George Galloway (Alamy)

“From the river to the sea,” the familiar-hatted figure roars. “Palestine will be free,” his supporters chant in unison. George Galloway is conducting his followers like a religious cleric. “In our thousands, in our millions,” the high-priest cries. “We are all Palestinian,” they respond.
It is rare these days for a foreign issue to be so central to a British political campaign: two by-elections being fought this week — in Wellingborough in Northamptonshire, and in Kingswood near Bristol — will be decided by the economy and other domestic concerns. The battle for Rochdale, which will be fought at the end of this month, is the exception.

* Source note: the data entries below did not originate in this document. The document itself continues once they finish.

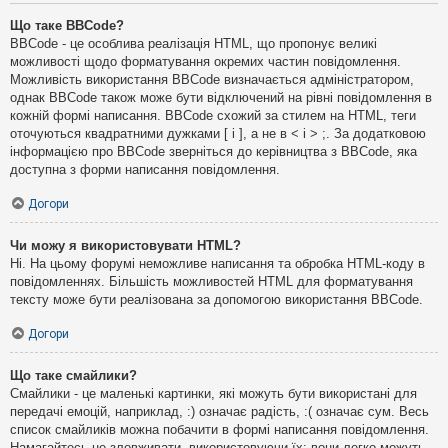
Що таке BBCode?
BBCode - це особлива реалізація HTML, що пропонує великі
можливості щодо форматування окремих частин повідомлення.
Можливість використання BBCode визначається адміністратором,
однак BBCode також може бути відключений на рівні повідомлення в
кожній формі написання. BBCode схожий за стилем на HTML, теги
оточуються квадратними дужками [ і ], а не в < і > ;. За додатковою
інформацією про BBCode зверніться до керівництва з BBCode, яка
доступна з форми написання повідомлення.
Догори
Чи можу я використовувати HTML?
Ні. На цьому форумі неможливе написання та обробка HTML-коду в
повідомленнях. Більшість можливостей HTML для форматування
тексту може бути реалізована за допомогою використання BBCode.
Догори
Що таке смайлики?
Смайлики - це маленькі картинки, які можуть бути використані для
передачі емоцій, наприклад, :) означає радість, :( означає сум. Весь
список смайликів можна побачити в формі написання повідомлення.
Намагайтесь не зловживати, використовуючи їх: вони легко можуть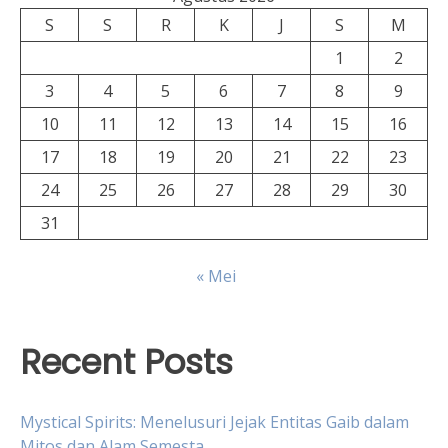
S
S
R
K
J
S
M
1
2
3
4
5
6
7
8
9
10
11
12
13
14
15
16
17
18
19
20
21
22
23
24
25
26
27
28
29
30
31
« Mei
Recent Posts
Mystical Spirits: Menelusuri Jejak Entitas Gaib dalam
Mitos dan Alam Semesta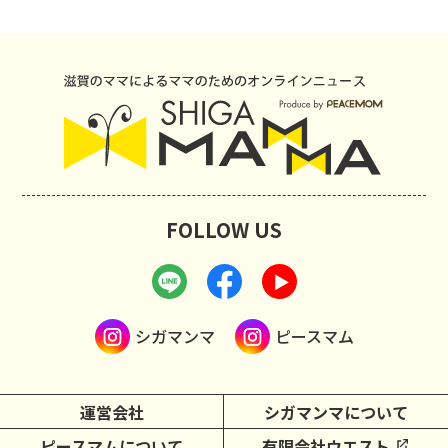
FOLLOW US
シガマンマ
ピースマム
運営会社
シガマンマについて
ピースマムについて
有限会社ウエスト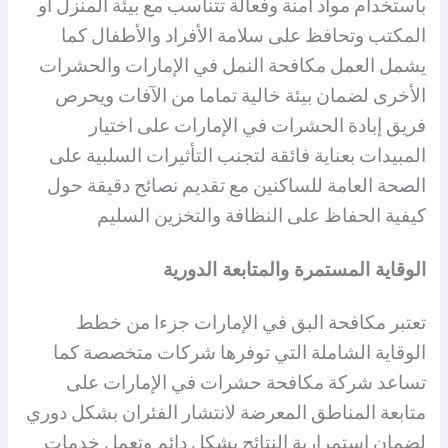
باستخدام مواد آمنة وفعالة تتناسب مع بيئة المنزل أو
المكتب وتحافظ على سلامة الأفراد والأطفال كما
يشمل العمل مكافحة النمل في الإمارات والحشرات
الأخرى لضمان بيئة خالية تماما من الآفات ويحرص
فريق إبادة الحشرات في الإمارات على اختيار
المبيدات بعناية فائقة لتجنب التأثيرات السلبية على
الصحة العامة للساكنين مع تقديم نصائح دقيقة حول
كيفية الحفاظ على النظافة والتخزين السليم
الوقاية المستمرة والمتابعة الدورية
تعتبر مكافحة البق في الإمارات جزءا من خطط
الوقاية الشاملة التي توفرها شركات متخصصة كما
تساعد شركة مكافحة حشرات في الإمارات على
متابعة المناطق المعرضة لانتشار الفئران بشكل دوري
لضمان استمرارية النتائج بشكل دائم وتعمل خدمات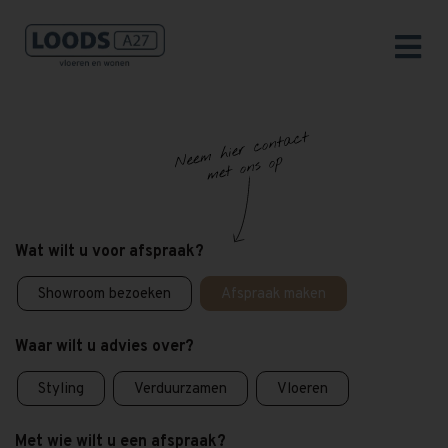
Wat wilt u voor afspraak?
Showroom bezoeken
Afspraak maken
Waar wilt u advies over?
Styling
Verduurzamen
Vloeren
Met wie wilt u een afspraak?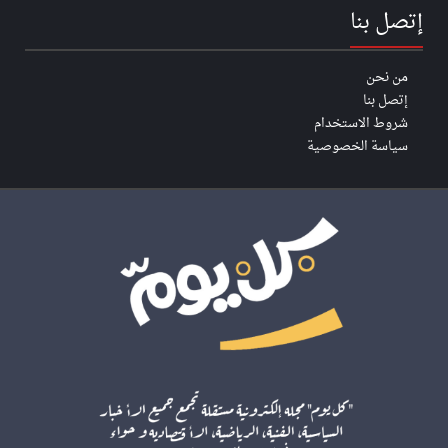
إتصل بنا
من نحن
إتصل بنا
شروط الاستخدام
سياسة الخصوصية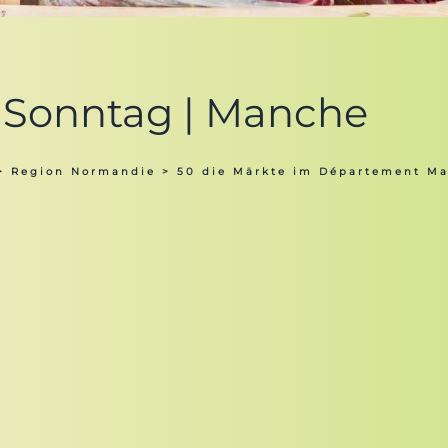
 Sonntag | Manche
>
Region Normandie
>
50 die Märkte im Département M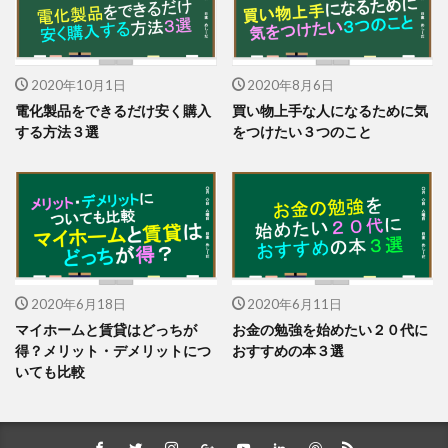
2020年10月1日
2020年8月6日
電化製品をできるだけ安く購入
買い物上手な人になるために気
する方法３選
をつけたい３つのこと
2020年6月18日
2020年6月11日
マイホームと賃貸はどっちが
お金の勉強を始めたい２０代に
得？メリット・デメリットにつ
おすすめの本３選
いても比較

The former textile town, in the Pennine foothills north of Manchester, is Labour’s biggest problem between now and the next general election. At the weekend, The Mail on Sunday published a recording of its candidate Azhar Ali telling a meeting of party members that Israel had “allowed” Hamas’s October 7 massacre to take place, to give it the “green light” to invade Gaza. Ali swiftly issued an apology, but it came too late: last night, the Labour Party withdrew its support for his campaign, after receiving “new information” about his comments. All of which makes for a rather peculiar scenario: come polling day, a constituency that has voted Labour since 2010 will not have a Labour candidate on the ballot.
Yet even before Ali’s comments were unearthed, the Rochdale by-election had been tainted by vicious dysfunction. From the moment it was called, after incumbent MP Sir Tony Lloyd died following a long illness, Labour insiders feared — correctly, as it turned out — that it would expose the party’s growing struggle to both retain its loyal support among Muslims and regain the confidence of British Jews. In Rochdale, around 30% of voters are Muslim; beyond the town and across north Lancashire, roughly two dozen Labour councillors have now resigned from the party over Gaza.

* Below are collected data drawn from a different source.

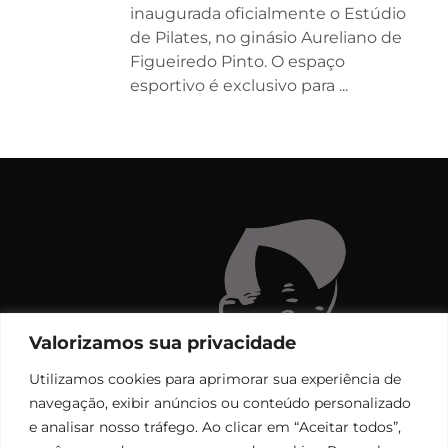
inaugurada oficialmente o Estúdio
de Pilates, no ginásio Aureliano de
Figueiredo Pinto. O espaço
esportivo é exclusivo para ...
Valorizamos sua privacidade
Utilizamos cookies para aprimorar sua experiência de
navegação, exibir anúncios ou conteúdo personalizado
e analisar nosso tráfego. Ao clicar em “Aceitar todos”,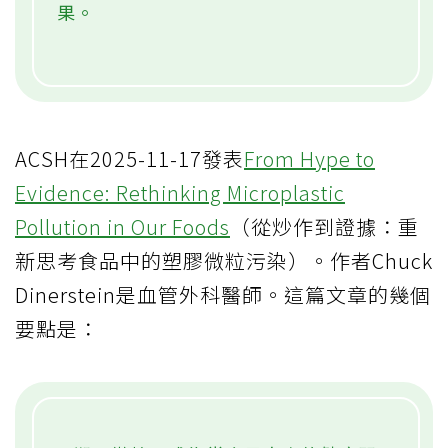
果。
ACSH在2025-11-17發表
From Hype to
Evidence: Rethinking Microplastic
Pollution in Our Foods
（從炒作到證據：重
新思考食品中的塑膠微粒污染）。作者Chuck
Dinerstein是血管外科醫師。這篇文章的幾個
要點是：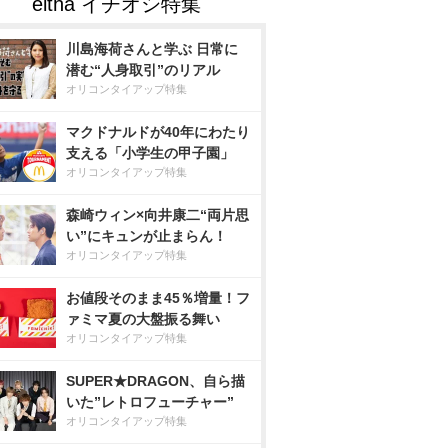
川島海荷さんと学ぶ 日常に
潜む“人身取引”のリアル
オリコンタイアップ特集
マクドナルドが40年にわたり
支える「小学生の甲子園」
オリコンタイアップ特集
森崎ウィン×向井康二“両片思
い”にキュンが止まらん！
オリコンタイアップ特集
お値段そのまま45％増量！フ
ァミマ夏の大盤振る舞い
オリコンタイアップ特集
SUPER★DRAGON、自ら描
いた”レトロフューチャー”
オリコンタイアップ特集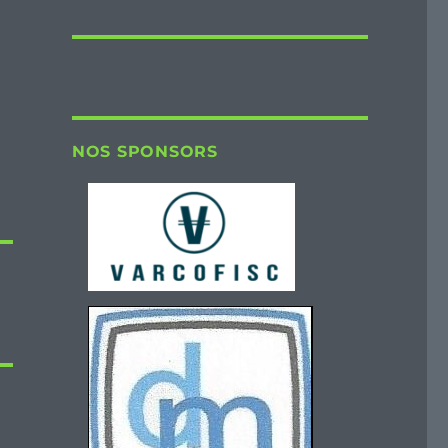
NOS SPONSORS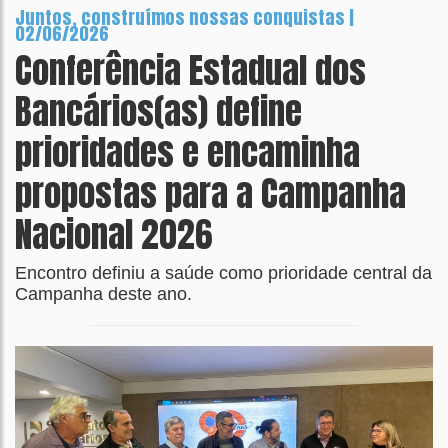
Juntos, construímos nossas conquistas |
02/06/2026
Conferência Estadual dos
Bancários(as) define
prioridades e encaminha
propostas para a Campanha
Nacional 2026
Encontro definiu a saúde como prioridade central da
Campanha deste ano.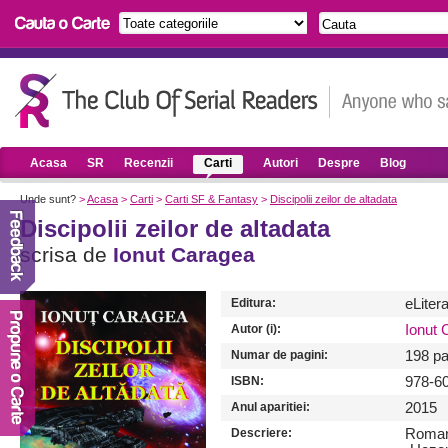
Acasa
SR
Recenzii
Carti
Autori
Despre
Blog
Unde sunt?
>
Acasa
>
Carti
>
Carti SF & Fantasy
>
Discipolii zeilor de altadata
Discipolii zeilor de altadata
scrisa de
Ionut Caragea
Editura:
eLiter
Autor (i):
Ionut 
Numar de pagini:
198 pa
ISBN:
978-6
Anul aparitiei:
2015
Descriere:
Romanu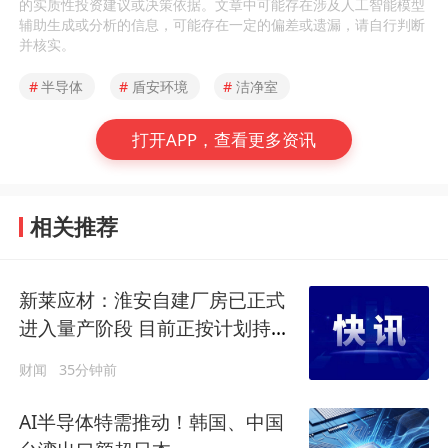
的实质性投资建议或决策依据。文章中可能存在涉及人工智能模型
辅助生成或分析的信息，可能存在一定的偏差或遗漏，请自行判断
并核实。
#
半导体
#
盾安环境
#
洁净室
打开APP，查看更多资讯
相关推荐
新莱应材：淮安自建厂房已正式
进入量产阶段 目前正按计划持续
推进产能释放
财闻
35分钟前
AI半导体特需推动！韩国、中国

Events in the Middle East are far from Labour’s only local trial. There’s also the notorious child-abuse scandal, in which predominantly Pakistani men from the town, many of them gangsters and drug dealers, committed horrific sexual crimes against white, working-class teenage girls over many years, and indeed some are suspected of still doing so. Labour has run the council since 2010 and their councillors have been accused of brushing the issue aside — not least by Simon Danczuk, Rochdale’s former Labour MP, who was suspended by the party in 2017 following reports that he sent explicit messages to a 17-year-old girl. He is now running for the seat under the banners of the Reform Party.

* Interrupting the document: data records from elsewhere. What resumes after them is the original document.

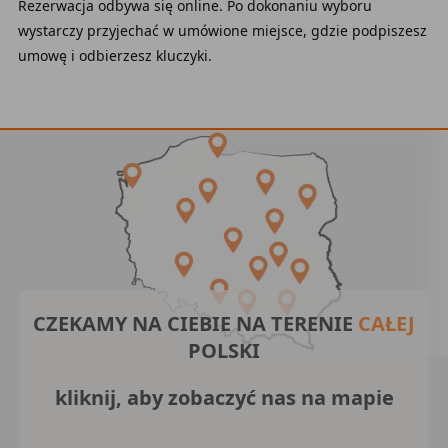
Rezerwacja odbywa się online. Po dokonaniu wyboru
wystarczy przyjechać w umówione miejsce, gdzie podpiszesz
umowę i odbierzesz kluczyki.
CZEKAMY NA CIEBIE NA TERENIE
CAŁEJ
POLSKI
kliknij, aby zobaczyć nas na mapie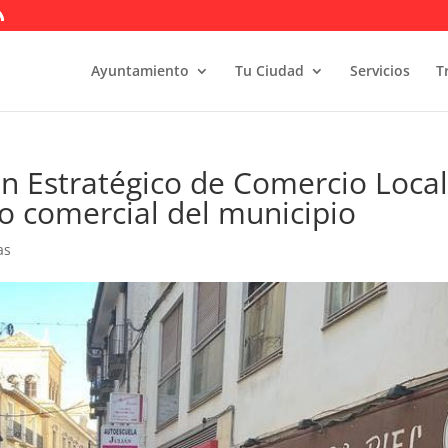
Ayuntamiento
Tu Ciudad
Servicios
T
an Estratégico de Comercio Loca
ido comercial del municipio
as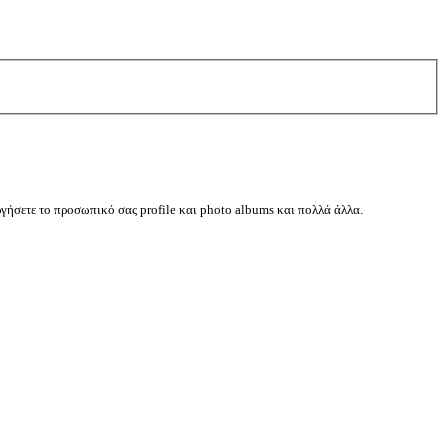
ργήσετε το προσωπικό σας profile και photo albums και πολλά άλλα.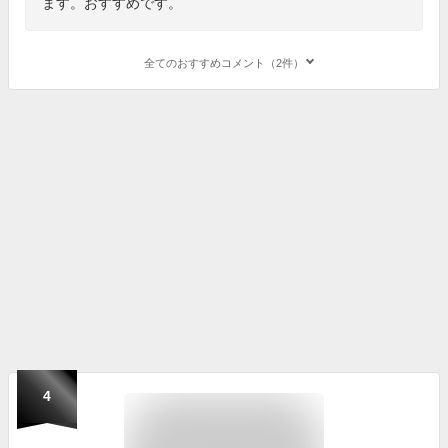
ます。おすすめです。
全てのおすすめコメント（2件）
4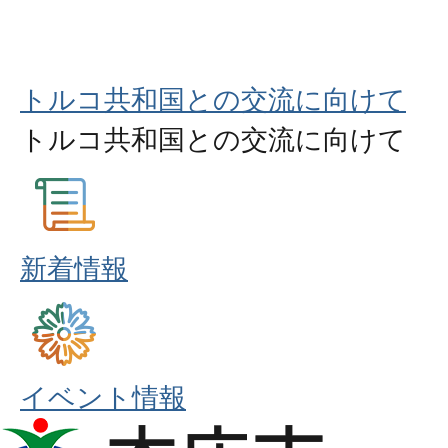
トルコ共和国との交流に向けて
トルコ共和国との交流に向けて
新着情報
イベント情報
本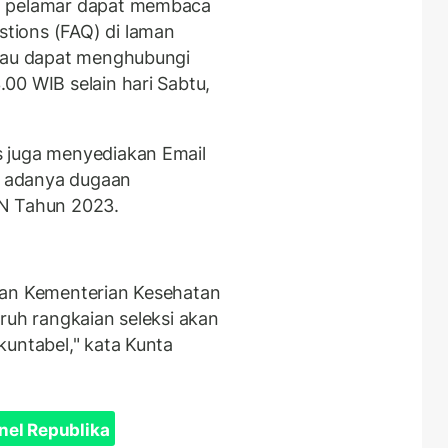
, pelamar dapat membaca
tions (FAQ) di laman
atau dapat menghubungi
00 WIB selain hari Sabtu,
 juga menyediakan Email
 adanya dugaan
SN Tahun 2023.
gan Kementerian Kesehatan
ruh rangkaian seleksi akan
kuntabel," kata Kunta
nel Republika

And following last night’s developments, outsider campaigns such as his have been handed a significant boost. Indeed, how different the mood seems from 2019, when, despite losing scores of other northern working-class seats, Labour held Rochdale comfortably, with a majority of almost 10,000. For Starmer to lose such a solid seat, only a few months before the country votes as a whole, will shock and demoralise his party — and rejuvenate his opponents.